Data in this exercise ->

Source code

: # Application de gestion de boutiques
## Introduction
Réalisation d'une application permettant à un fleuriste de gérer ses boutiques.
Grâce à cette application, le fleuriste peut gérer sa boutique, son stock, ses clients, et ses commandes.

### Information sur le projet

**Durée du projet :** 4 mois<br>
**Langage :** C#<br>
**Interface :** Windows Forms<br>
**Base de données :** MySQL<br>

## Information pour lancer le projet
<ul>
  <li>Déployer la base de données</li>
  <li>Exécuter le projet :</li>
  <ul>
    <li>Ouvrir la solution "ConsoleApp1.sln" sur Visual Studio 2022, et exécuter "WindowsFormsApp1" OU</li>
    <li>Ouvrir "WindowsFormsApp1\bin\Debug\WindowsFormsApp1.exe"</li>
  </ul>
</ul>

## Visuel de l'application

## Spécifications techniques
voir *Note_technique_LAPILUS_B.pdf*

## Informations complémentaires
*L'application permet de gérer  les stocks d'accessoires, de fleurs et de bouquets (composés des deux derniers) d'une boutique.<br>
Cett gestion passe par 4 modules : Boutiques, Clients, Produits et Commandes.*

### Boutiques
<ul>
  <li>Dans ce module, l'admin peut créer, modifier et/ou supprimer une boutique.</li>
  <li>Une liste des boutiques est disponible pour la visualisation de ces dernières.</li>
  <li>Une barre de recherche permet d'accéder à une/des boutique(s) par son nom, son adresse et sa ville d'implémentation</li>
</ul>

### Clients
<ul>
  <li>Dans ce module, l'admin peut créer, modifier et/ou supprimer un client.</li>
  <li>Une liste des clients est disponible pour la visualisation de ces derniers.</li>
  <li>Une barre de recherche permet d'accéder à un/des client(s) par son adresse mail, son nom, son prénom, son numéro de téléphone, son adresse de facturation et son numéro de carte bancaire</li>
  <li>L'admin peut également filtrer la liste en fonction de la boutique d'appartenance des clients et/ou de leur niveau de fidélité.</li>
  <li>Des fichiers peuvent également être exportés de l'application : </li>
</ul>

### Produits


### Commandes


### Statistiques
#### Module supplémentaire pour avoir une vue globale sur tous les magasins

Exercise aim ->
Reproduce the material above verbatim, without altering any character.

Written answer ->
Source code

: # Application de gestion de boutiques
## Introduction
Réalisation d'une application permettant à un fleuriste de gérer ses boutiques.
Grâce à cette application, le fleuriste peut gérer sa boutique, son stock, ses clients, et ses commandes.

### Information sur le projet

**Durée du projet :** 4 mois<br>
**Langage :** C#<br>
**Interface :** Windows Forms<br>
**Base de données :** MySQL<br>

## Information pour lancer le projet
<ul>
  <li>Déployer la base de données</li>
  <li>Exécuter le projet :</li>
  <ul>
    <li>Ouvrir la solution "ConsoleApp1.sln" sur Visual Studio 2022, et exécuter "WindowsFormsApp1" OU</li>
    <li>Ouvrir "WindowsFormsApp1\bin\Debug\WindowsFormsApp1.exe"</li>
  </ul>
</ul>

## Visuel de l'application

## Spécifications techniques
voir *Note_technique_LAPILUS_B.pdf*

## Informations complémentaires
*L'application permet de gérer  les stocks d'accessoires, de fleurs et de bouquets (composés des deux derniers) d'une boutique.<br>
Cett gestion passe par 4 modules : Boutiques, Clients, Produits et Commandes.*

### Boutiques
<ul>
  <li>Dans ce module, l'admin peut créer, modifier et/ou supprimer une boutique.</li>
  <li>Une liste des boutiques est disponible pour la visualisation de ces dernières.</li>
  <li>Une barre de recherche permet d'accéder à une/des boutique(s) par son nom, son adresse et sa ville d'implémentation</li>
</ul>

### Clients
<ul>
  <li>Dans ce module, l'admin peut créer, modifier et/ou supprimer un client.</li>
  <li>Une liste des clients est disponible pour la visualisation de ces derniers.</li>
  <li>Une barre de recherche permet d'accéder à un/des client(s) par son adresse mail, son nom, son prénom, son numéro de téléphone, son adresse de facturation et son numéro de carte bancaire</li>
  <li>L'admin peut également filtrer la liste en fonction de la boutique d'appartenance des clients et/ou de leur niveau de fidélité.</li>
  <li>Des fichiers peuvent également être exportés de l'application : </li>
</ul>

### Produits


### Commandes


### Statistiques
#### Module supplémentaire pour avoir une vue globale sur tous les magasins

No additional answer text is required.